*EXCERPTED TEXT*
** Start **

In this exercise, we'll use data from 4 US stocks (Coca Cola, Citi Group, Walmart, Nike) to illustrate the L2 regularization technique in portfolio optimization (Markowitz mean-variance optimization).

We have a database with 2770 rows (number of observations) and 4 columns (number of companies).

In [None]:
import numpy as np
import pandas as pd
import matplotlib.pyplot as plt


#### Import data ####
stock_price = pd.read_csv("TD2_MVO.csv", index_col = [0], header = [0], sep = ";")
stock_price.index.name = None
stock_price.index = pd.to_datetime(stock_price.index, format = "%d/%m/%Y")

print(stock_price.shape)

In [None]:
#### Plot historical prices ####
stock_price_normalised = stock_price/stock_price.iloc[0]
stock_price_normalised.plot(figsize = (10, 5), grid = False, linewidth = 1.5)

### II.1/ Tracing the efficient frontier using the simulation method

The aim of this section is to generate 5,000 fictitious portfolios (random combinations of 4 stocks) to visualize the efficient frontier in Markowitz theory.

** End **

*INSTRUCTIONS FOR THE TASK*
Reproduce verbatim the passage of the portfolio optimization excerpt above that begins with the words containing "print(stock_price.shape)" and ends with "in Markowitz theory.".

*SUPPLIED INFORMATION*
** Start **

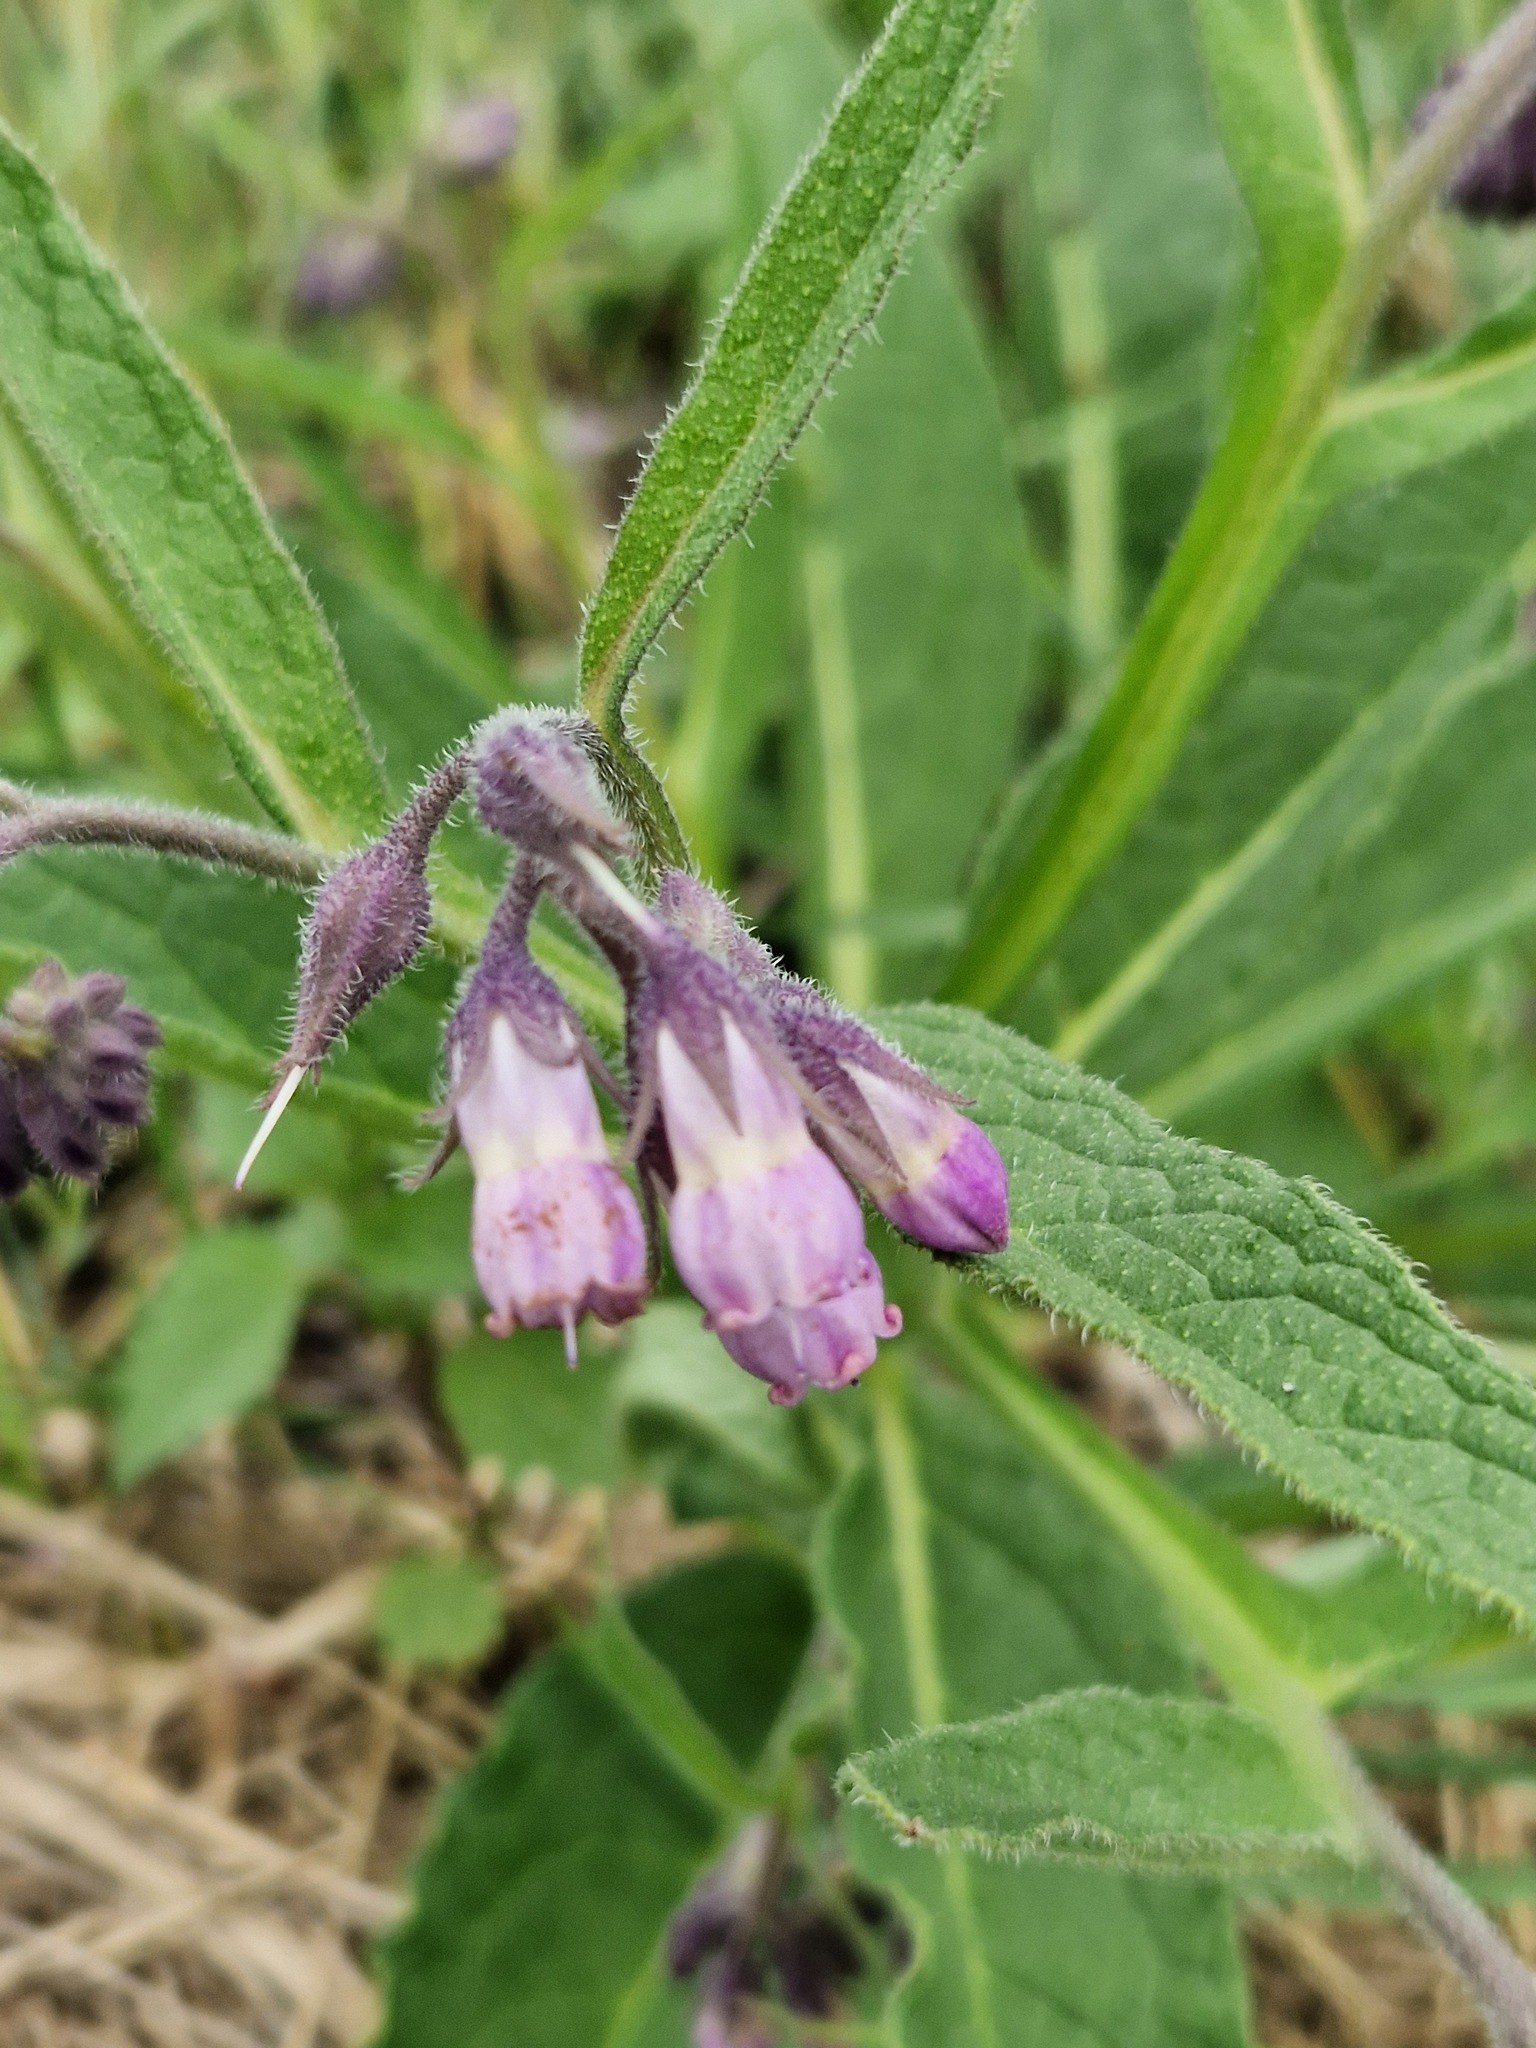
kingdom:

** End **
** Start **

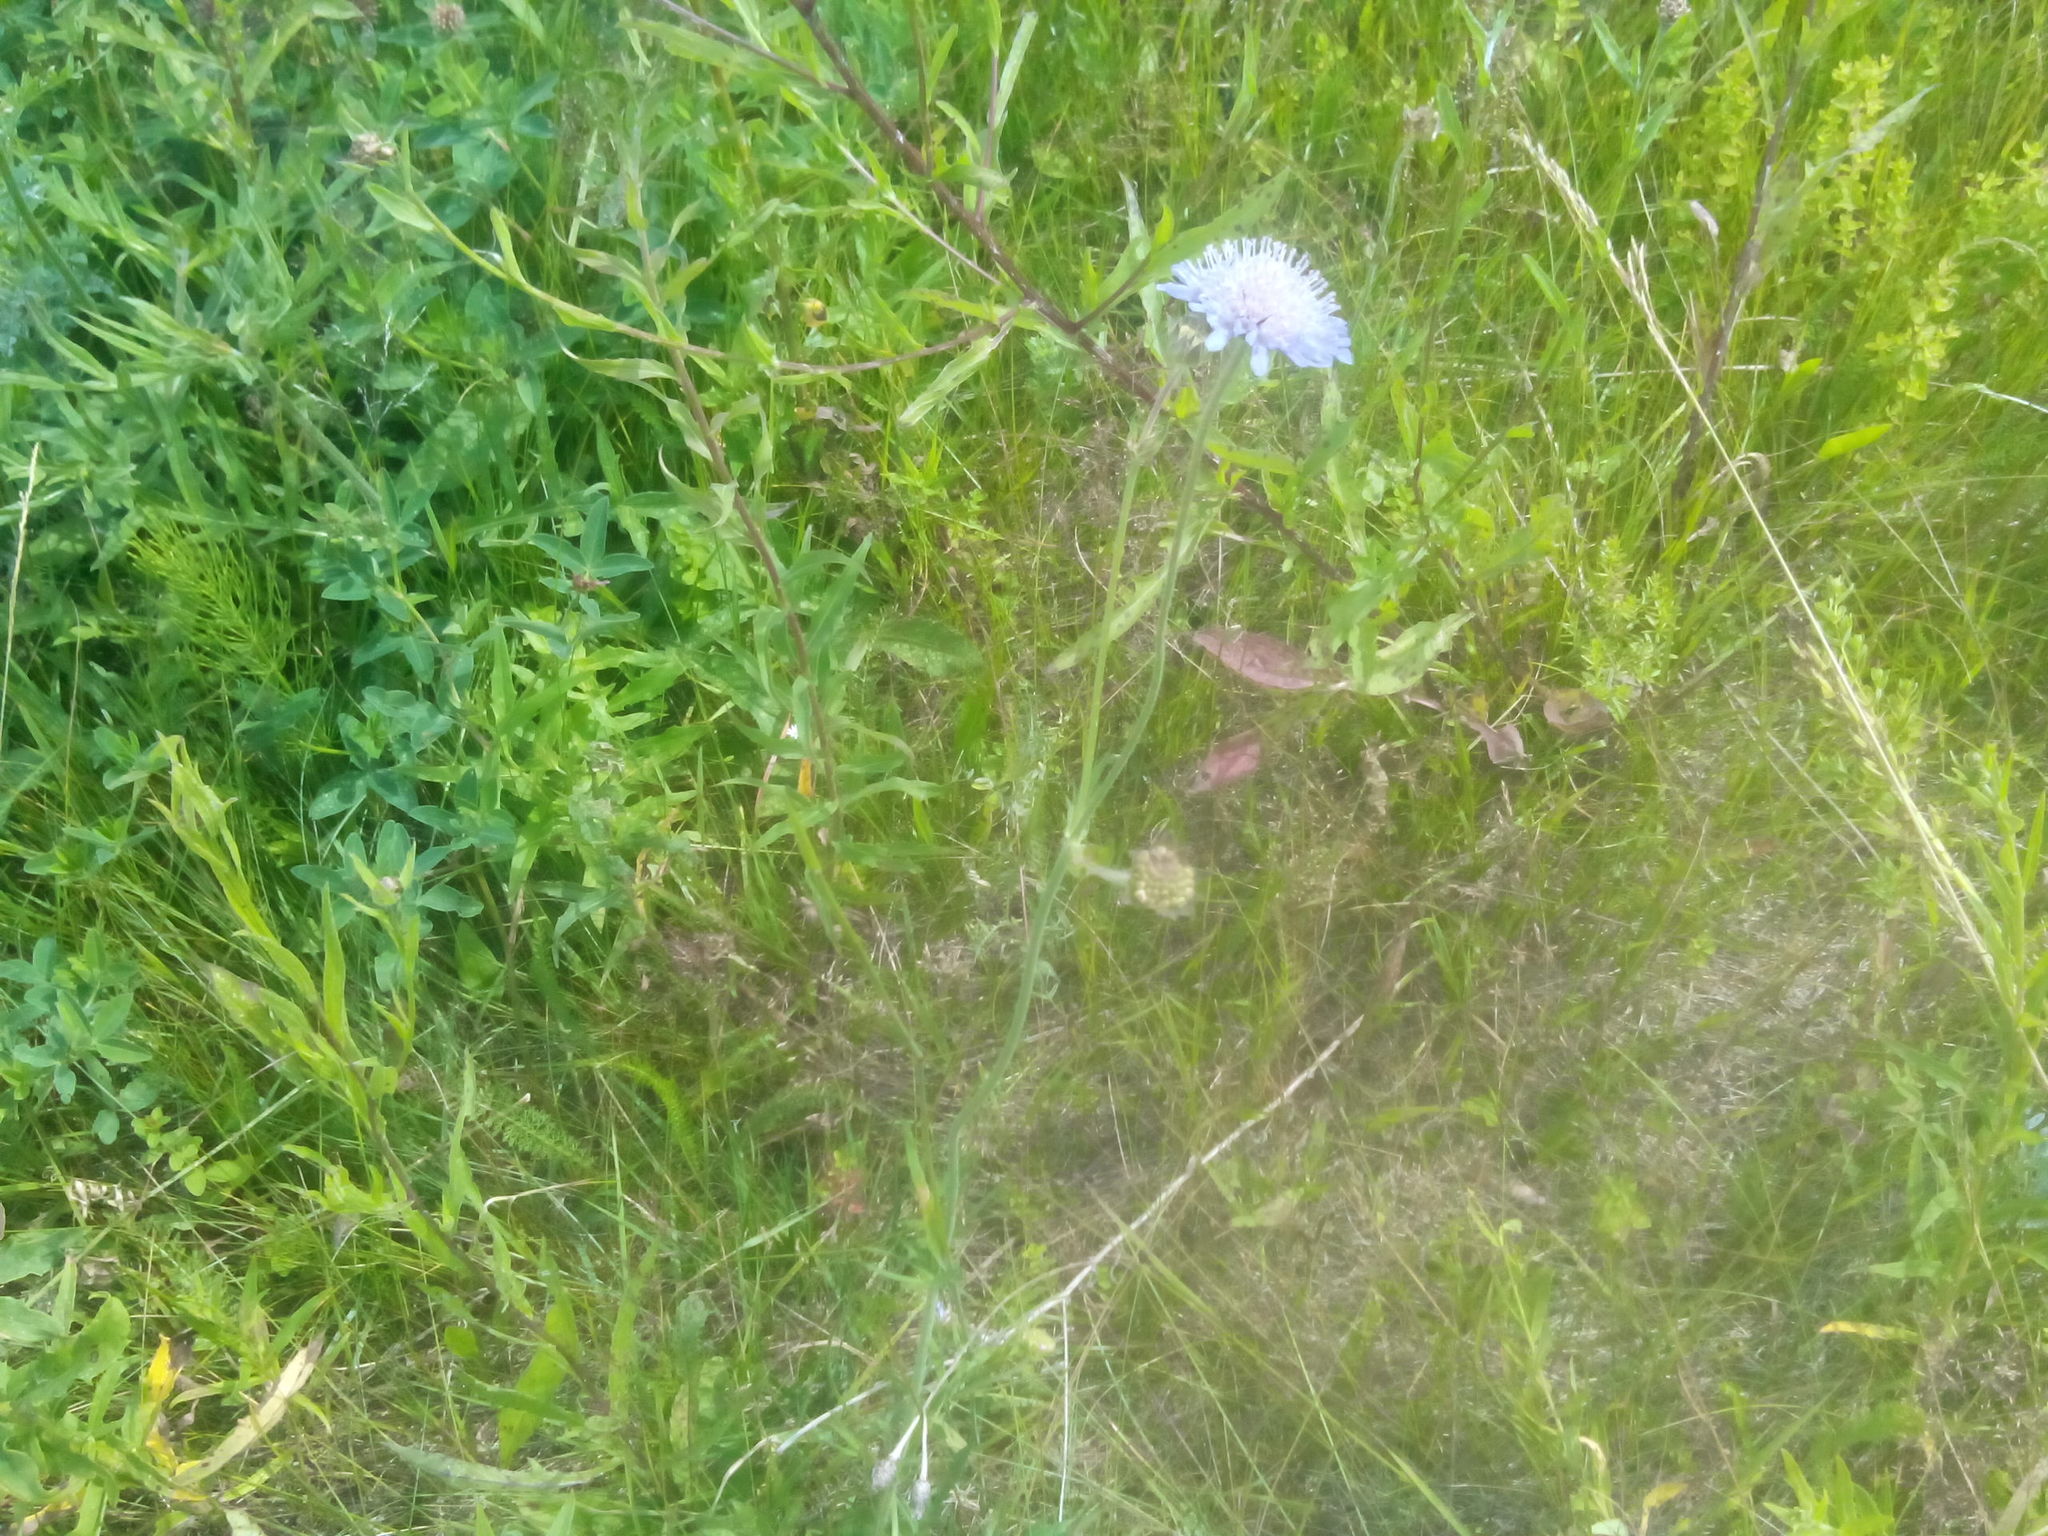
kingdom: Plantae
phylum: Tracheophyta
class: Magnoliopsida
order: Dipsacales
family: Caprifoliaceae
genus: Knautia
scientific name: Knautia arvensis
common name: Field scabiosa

** End **

*ANSWER TO THE TASK*
print(stock_price.shape)

In [None]:
#### Plot historical prices ####
stock_price_normalised = stock_price/stock_price.iloc[0]
stock_price_normalised.plot(figsize = (10, 5), grid = False, linewidth = 1.5)

### II.1/ Tracing the efficient frontier using the simulation method

The aim of this section is to generate 5,000 fictitious portfolios (random combinations of 4 stocks) to visualize the efficient frontier in Markowitz theory.